New York lost 1 million jobs during the pandemic last year, more than half of them in the city. And that doesn’t include jobs that are being done out-of-state by remote workers who therefore spend nothing in the city. Yet the politicians keep ignoring these bitter facts, and their implications.
Gov. Cuomo rightly says the holiday virus surge is ending, so he’ll start to ease restrictions. But it’s too little, too late for many small businesses — especially city restaurants, which he says can probablyrestart indoor dining on Valentine’s Day, but only at a lame 25 percent capacity, even as the rest of the state has enjoyed indoor dining at 50 percent capacity for months despite worse virus numbers.
Cuomo isn’t following the science here: His own contact-tracing data show restaurants are connected to just 1.4 percent of COVID cases. And his chatter about how seating in the city’s restaurants is more packed doesn’t change that.
“You can’t make money at 25 percent capacity, and it’s a joke if anyone thinks they can,” Rick Camac, Tribeca’s Kitchen’s operations director, told The Post.
“The restaurants are packed in Nassau, and I feel like I’m going to f—ing shoot myself!” Rocco Sacramento, owner of Trattoria L’Incontro in Astoria, Queens, railed. Queens has a seven-day average positivity rate of 5.4 percent; neighboring Nassau County’s is 5.7 percent — but Nassau has 50 percent capacity while Queens must wait weeks for a paltry 25 percent.
Cuomo’s indoor-dining shutdown is why the city lost 7,500 net jobs in December, its first absolute drop since April. And, again, some of those jobs won’t come back quickly because eateries are going out of business left and right.
The gov admits New York will not likely recover all the jobs it lost during the pandemic until 2025. It’d be nice if he didn’t treat that as baked-in, but tried to do something about it.
Overall, city unemployment is nearly double the national rate, and that’s not counting the hundreds of thousands who’ve given up looking for work.

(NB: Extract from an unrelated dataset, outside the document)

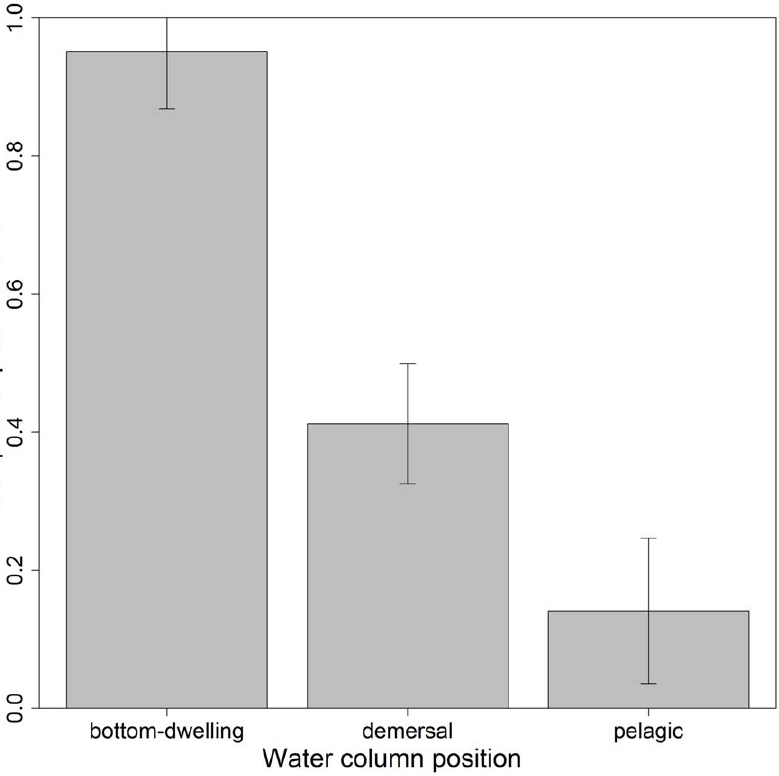
Figure 3. Predicted effect ( ± SE) of position in the water column on total PCS. The analysis is based on 3065 observations for bottom- dwelling species, 6445 observations for demersal species and 1991 observations for pelagic species.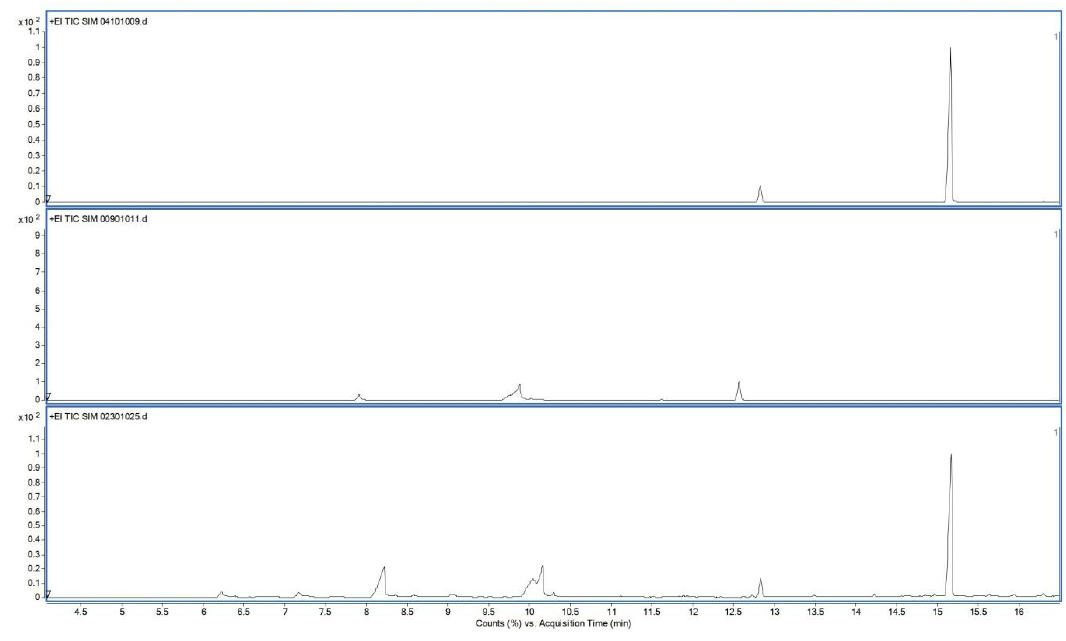
Figure 4. GC-SIM total ion chromatograms of reference solution ( top ), sample solution from unused wipe ( middle ) and sample solution from used wipe ( bottom ).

Meanwhile, Midtown and other business districts are ghost towns, as remote workers can’t patronize local businesses. Working from home and online shopping will continue to devastate the local retail scene. And no one yet knows how many of these jobs are ever coming back to Manhattan.
Eventually, that will also mean New York can’t even tax those incomes: New Hampshire, New Jersey and other states are taking their case for that revenue to the US Supreme Court, which will likely buy it.

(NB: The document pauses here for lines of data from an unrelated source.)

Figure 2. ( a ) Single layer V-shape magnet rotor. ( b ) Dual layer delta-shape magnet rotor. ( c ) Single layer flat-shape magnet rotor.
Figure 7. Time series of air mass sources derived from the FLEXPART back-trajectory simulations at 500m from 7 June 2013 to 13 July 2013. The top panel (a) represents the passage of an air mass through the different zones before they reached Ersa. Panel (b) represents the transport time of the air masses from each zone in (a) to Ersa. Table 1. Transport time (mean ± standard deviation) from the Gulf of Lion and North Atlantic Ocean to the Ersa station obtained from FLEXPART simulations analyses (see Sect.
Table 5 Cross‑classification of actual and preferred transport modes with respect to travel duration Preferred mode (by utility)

Meanwhile, the city has lost half of its 460,000 leisure and hospitality jobs (as of 2019). Nor is it clear when tourism will return, or at what level. With hotels also going under, it may not be able to bounce back fast.

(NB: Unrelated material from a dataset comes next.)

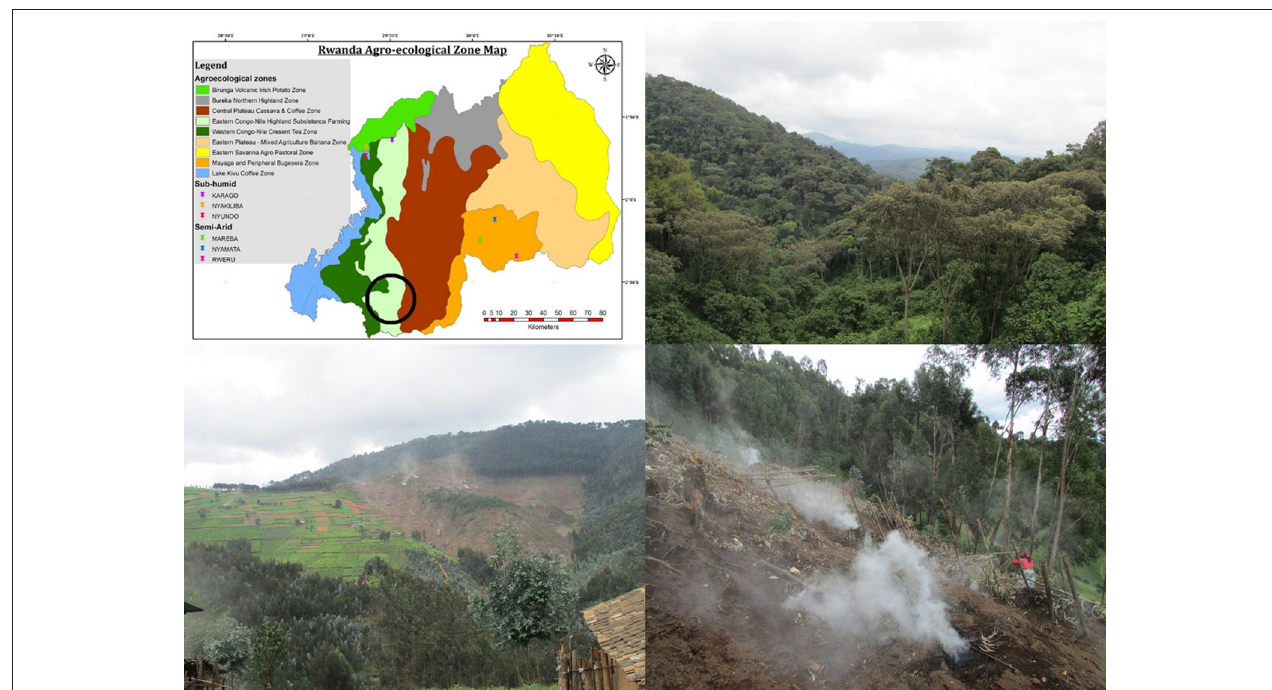
FIGURE 3 | Rwandese site illustration. Nyungwe Forest is the largest block of montane forest in East and Central Africa, home to over 1,000 species, including rare primates, such as chimpanzees, the L’Hoests monkey and Angola Colobus. Nyungwe is also an important water catchment for Rwanda. Western Rwanda is one of the most densely populated regions of the country and at the same time one of the major suppliers of charcoal made from planted Eucalyptus. By ameliorating sloping landscapes and utilizing marginal plots, charcoal production has become an integral part of sustainable agricultural intensification, while creating an income source for farmers, as well as employment opportunities for specialized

The governor needs to take his foot off the brake and start encouraging reopening. Follow Mayor de Blasio, who’s trying to get city employees back into their offices. And stomp on the Legislature, which is eager to pass business- and job-killing tax hikes.
If he doesn’t change his ways soon, he’ll be running for re-election next year as the man who destroyed the New York economy.